===== Given records =====
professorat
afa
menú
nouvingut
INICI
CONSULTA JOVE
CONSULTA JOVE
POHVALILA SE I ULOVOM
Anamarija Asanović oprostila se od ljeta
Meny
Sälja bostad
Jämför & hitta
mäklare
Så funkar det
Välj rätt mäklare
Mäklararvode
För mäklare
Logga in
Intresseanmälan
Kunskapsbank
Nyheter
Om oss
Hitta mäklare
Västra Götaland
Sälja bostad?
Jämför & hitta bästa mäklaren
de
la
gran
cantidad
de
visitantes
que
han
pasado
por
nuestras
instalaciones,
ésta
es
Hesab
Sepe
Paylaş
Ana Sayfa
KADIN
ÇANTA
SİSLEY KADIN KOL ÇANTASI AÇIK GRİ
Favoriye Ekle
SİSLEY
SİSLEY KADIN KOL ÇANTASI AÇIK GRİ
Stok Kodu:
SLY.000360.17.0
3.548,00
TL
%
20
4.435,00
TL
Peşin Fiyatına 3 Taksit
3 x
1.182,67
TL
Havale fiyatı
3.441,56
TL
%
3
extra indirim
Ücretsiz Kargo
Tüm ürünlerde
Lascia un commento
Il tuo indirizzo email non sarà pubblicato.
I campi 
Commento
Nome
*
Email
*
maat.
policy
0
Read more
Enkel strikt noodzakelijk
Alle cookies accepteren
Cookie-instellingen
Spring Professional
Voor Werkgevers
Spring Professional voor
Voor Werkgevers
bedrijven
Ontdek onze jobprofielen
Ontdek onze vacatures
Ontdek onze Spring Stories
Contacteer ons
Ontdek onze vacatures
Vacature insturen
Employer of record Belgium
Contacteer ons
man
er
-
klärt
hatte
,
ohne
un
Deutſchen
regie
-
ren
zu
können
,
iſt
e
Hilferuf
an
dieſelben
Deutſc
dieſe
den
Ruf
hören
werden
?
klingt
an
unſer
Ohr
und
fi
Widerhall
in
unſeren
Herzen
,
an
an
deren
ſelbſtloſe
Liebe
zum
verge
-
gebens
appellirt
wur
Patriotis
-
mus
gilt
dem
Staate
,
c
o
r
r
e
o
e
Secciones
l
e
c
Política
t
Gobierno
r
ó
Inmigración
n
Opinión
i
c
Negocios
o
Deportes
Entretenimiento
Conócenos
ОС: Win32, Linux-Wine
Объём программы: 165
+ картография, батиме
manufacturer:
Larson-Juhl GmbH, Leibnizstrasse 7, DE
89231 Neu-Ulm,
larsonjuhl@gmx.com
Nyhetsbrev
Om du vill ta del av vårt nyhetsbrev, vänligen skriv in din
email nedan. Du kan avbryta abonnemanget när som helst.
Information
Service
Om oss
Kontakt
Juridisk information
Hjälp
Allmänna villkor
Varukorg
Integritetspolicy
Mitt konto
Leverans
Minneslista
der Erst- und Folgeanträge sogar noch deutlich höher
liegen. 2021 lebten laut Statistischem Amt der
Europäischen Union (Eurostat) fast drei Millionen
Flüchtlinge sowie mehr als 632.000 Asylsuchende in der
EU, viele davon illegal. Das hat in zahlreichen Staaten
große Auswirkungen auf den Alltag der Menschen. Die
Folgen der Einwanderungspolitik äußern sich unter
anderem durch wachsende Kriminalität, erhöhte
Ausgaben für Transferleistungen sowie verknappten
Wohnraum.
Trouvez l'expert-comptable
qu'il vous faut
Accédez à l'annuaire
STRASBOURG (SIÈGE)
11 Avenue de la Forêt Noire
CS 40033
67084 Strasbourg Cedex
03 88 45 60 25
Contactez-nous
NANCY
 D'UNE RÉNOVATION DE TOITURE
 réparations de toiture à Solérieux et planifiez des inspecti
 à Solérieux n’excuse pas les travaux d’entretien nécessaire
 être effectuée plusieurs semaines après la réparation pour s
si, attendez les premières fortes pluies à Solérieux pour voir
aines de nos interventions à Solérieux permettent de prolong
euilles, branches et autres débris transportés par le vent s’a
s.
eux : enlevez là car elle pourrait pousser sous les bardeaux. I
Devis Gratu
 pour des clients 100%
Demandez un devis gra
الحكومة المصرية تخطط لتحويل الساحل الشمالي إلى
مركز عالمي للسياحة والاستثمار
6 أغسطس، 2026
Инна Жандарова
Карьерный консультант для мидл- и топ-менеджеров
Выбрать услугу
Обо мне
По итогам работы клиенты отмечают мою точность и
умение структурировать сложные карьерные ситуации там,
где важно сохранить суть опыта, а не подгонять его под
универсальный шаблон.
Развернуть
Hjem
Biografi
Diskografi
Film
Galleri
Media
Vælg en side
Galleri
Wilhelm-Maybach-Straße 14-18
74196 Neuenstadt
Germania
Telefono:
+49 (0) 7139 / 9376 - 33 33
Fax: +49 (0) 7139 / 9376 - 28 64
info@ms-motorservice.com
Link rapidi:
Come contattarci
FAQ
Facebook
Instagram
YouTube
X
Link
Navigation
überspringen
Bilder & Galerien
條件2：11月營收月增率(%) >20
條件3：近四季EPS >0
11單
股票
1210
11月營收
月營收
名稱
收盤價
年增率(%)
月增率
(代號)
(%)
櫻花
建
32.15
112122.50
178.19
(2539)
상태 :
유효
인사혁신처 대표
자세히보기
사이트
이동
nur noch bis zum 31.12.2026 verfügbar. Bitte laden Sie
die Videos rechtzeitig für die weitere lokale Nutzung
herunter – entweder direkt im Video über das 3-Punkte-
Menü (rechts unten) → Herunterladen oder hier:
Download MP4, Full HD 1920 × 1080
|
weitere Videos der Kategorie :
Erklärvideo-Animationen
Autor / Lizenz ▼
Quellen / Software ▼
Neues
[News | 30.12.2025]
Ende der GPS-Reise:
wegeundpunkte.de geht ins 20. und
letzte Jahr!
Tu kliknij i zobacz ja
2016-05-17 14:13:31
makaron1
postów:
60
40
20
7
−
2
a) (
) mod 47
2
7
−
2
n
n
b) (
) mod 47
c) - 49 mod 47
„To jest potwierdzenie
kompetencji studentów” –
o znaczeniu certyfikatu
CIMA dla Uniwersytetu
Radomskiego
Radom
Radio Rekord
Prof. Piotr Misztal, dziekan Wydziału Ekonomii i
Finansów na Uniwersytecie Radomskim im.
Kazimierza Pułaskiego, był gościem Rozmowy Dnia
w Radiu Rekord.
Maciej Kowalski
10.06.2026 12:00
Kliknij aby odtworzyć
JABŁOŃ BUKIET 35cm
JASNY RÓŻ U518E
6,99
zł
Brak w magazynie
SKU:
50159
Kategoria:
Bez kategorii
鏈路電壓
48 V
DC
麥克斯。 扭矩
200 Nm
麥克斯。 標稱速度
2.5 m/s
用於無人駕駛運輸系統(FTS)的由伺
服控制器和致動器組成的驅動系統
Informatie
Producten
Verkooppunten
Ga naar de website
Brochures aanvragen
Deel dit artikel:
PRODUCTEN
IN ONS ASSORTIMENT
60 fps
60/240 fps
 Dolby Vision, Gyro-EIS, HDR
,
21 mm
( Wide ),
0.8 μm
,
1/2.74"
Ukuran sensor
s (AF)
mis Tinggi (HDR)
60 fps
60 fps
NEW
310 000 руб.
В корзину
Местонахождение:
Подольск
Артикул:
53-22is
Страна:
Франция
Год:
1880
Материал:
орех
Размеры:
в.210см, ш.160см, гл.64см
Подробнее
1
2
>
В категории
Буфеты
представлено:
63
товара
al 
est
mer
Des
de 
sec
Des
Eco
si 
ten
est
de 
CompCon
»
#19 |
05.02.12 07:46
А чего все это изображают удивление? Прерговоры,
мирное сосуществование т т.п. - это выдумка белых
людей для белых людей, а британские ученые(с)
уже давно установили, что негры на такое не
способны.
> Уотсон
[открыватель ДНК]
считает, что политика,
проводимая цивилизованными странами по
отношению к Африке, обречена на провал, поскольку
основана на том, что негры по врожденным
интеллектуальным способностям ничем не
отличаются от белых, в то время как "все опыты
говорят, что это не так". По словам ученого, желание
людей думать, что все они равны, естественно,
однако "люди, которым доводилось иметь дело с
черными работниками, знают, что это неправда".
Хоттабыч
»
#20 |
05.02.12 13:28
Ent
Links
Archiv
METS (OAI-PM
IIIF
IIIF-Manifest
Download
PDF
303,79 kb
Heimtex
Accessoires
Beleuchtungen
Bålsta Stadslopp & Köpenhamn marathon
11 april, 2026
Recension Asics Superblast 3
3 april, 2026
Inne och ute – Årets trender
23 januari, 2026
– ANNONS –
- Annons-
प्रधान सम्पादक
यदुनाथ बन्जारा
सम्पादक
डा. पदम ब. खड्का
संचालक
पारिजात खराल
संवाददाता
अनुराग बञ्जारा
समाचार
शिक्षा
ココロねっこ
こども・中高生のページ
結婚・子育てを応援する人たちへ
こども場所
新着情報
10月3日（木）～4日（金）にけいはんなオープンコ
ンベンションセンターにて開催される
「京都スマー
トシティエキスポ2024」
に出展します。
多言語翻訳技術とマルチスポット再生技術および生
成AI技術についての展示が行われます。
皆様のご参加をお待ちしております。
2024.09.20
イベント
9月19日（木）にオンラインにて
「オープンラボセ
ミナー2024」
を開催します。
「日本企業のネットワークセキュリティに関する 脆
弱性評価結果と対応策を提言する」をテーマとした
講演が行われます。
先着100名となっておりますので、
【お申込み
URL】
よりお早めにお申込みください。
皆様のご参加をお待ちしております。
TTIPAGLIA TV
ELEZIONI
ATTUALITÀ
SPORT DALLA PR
=====
-- Task prompt --
Return every line of the material in which the word "sowie" is found.

-- Response to the task --
Flüchtlinge sowie mehr als 632.000 Asylsuchende in der
Ausgaben für Transferleistungen sowie verknappten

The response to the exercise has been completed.